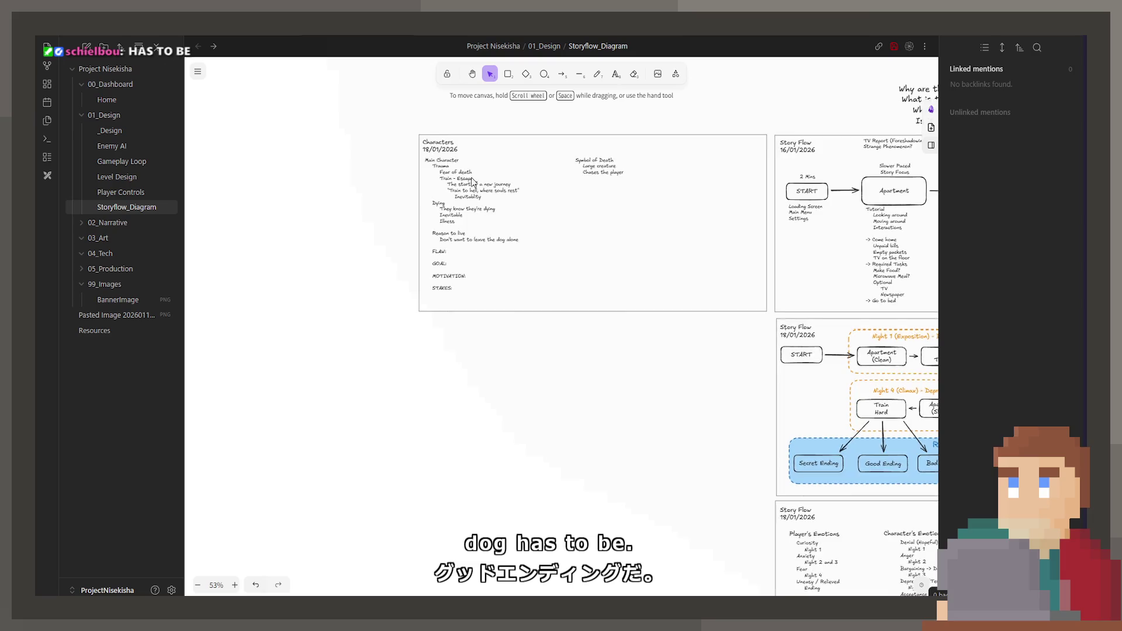
key("Return")
left_click(422, 267)
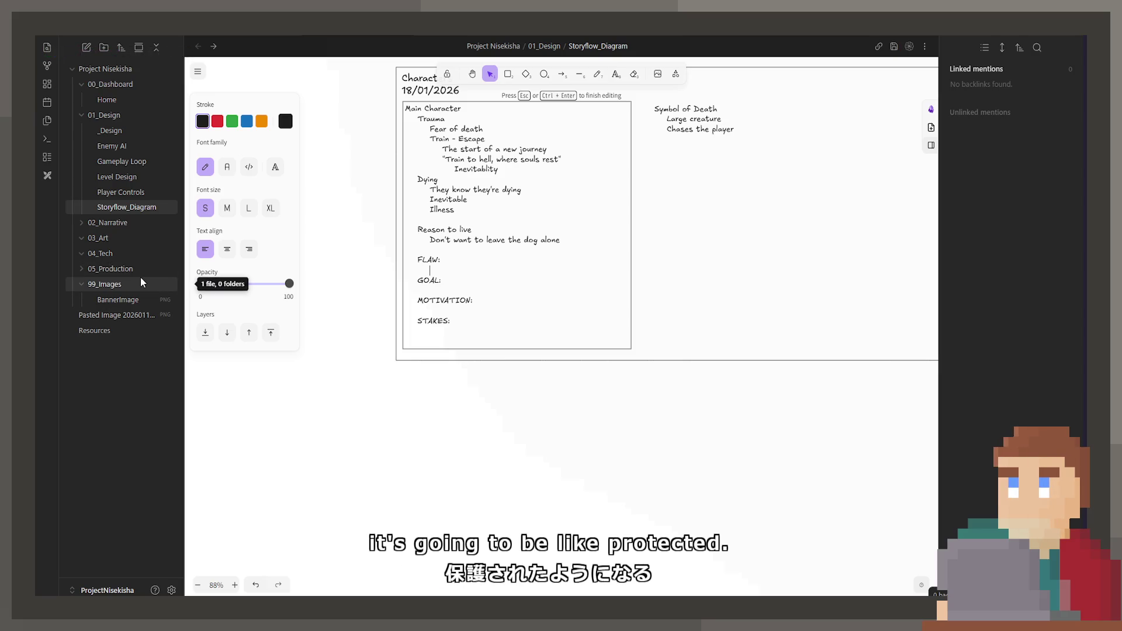
left_click_drag(376, 362, 304, 340)
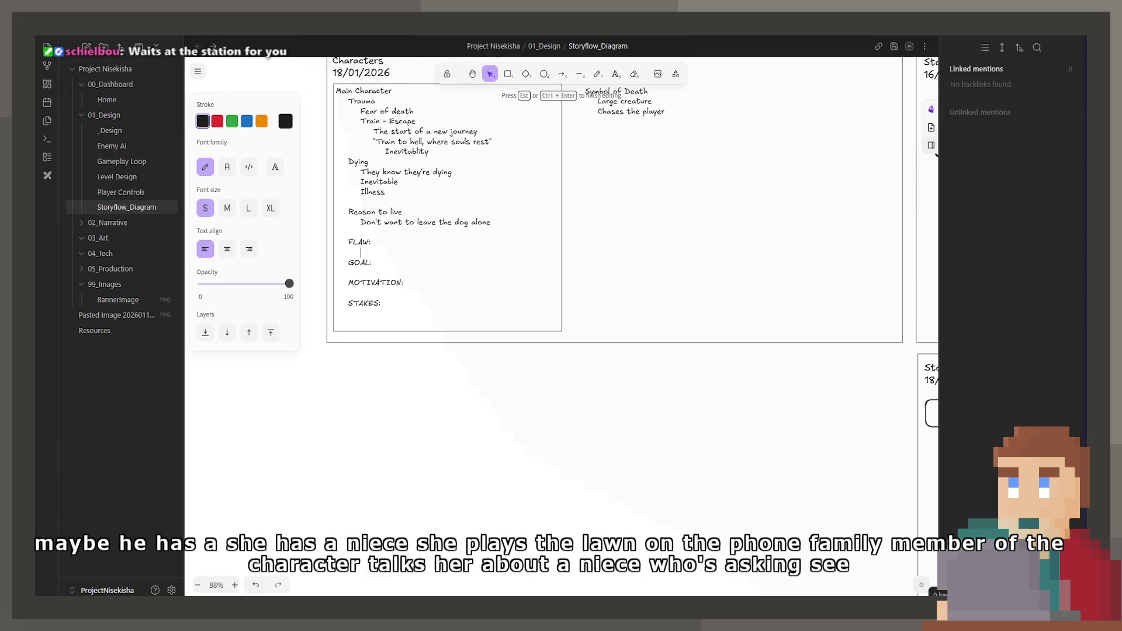
scroll(856, 343, "right", 5)
scroll(676, 371, "down", 1)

──────

> **Action item**: How many lines in the entries contain the string "scroll"? Give the number only.

> **Written solution**: 2